**BRIEF**
Transcribe the part of the discussion about adding screenshots to README files starting at "Although I understand" and ending at "you might think.".

**SELECTED TEXT**

======

I beg you, if you are a developer of an open source app or program - add screenshots of your app to the README file. When looking for the perfect app, I had to install dozens of them just to see what the user interface looked like and whether it suits me. This will allow users to decide if the app they choose will suit them… Please, don’t think about it, just do it…
Dear open source app user: feel free to improve the README file of the projects you come across by adding a few screenshots you believe are relevant.
Although I understand the OP’s perspective open-source is a community effort and people should have a more proactive attitude and contribute when they feel things aren’t okay. Most open-source developers aren’t focused / don’t have time for how things look (or at least not on the beginning). If you’re a regular user and you can spend an hour taking a bunch of screenshots and improving a readme you’ll be making more for the future the project that you might think.

======

**AVAILABLE DATA**
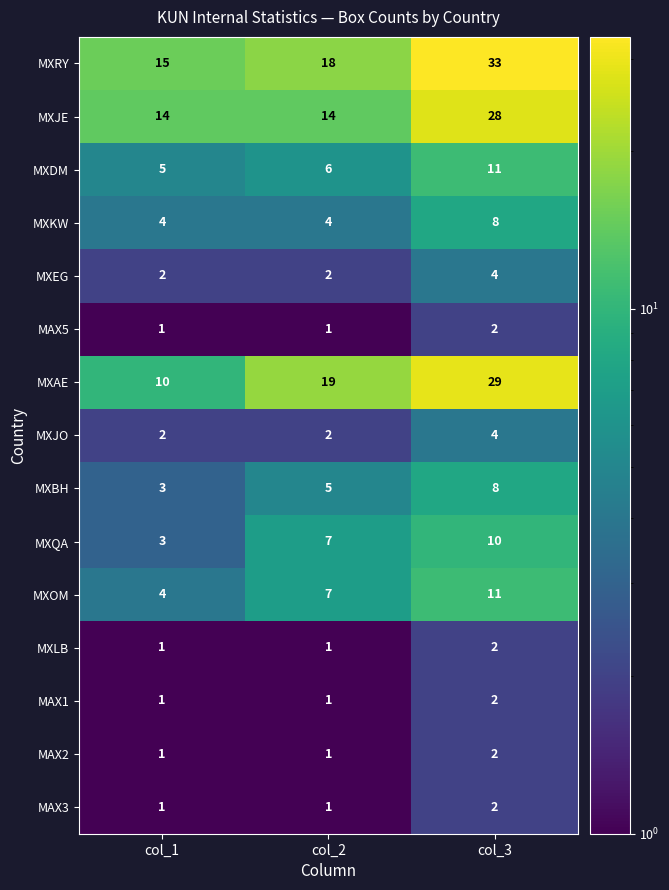

What is the average value of the MXKW series?

5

======

**ANSWER BOX**
Although I understand the OP’s perspective open-source is a community effort and people should have a more proactive attitude and contribute when they feel things aren’t okay. Most open-source developers aren’t focused / don’t have time for how things look (or at least not on the beginning). If you’re a regular user and you can spend an hour taking a bunch of screenshots and improving a readme you’ll be making more for the future the project that you might think.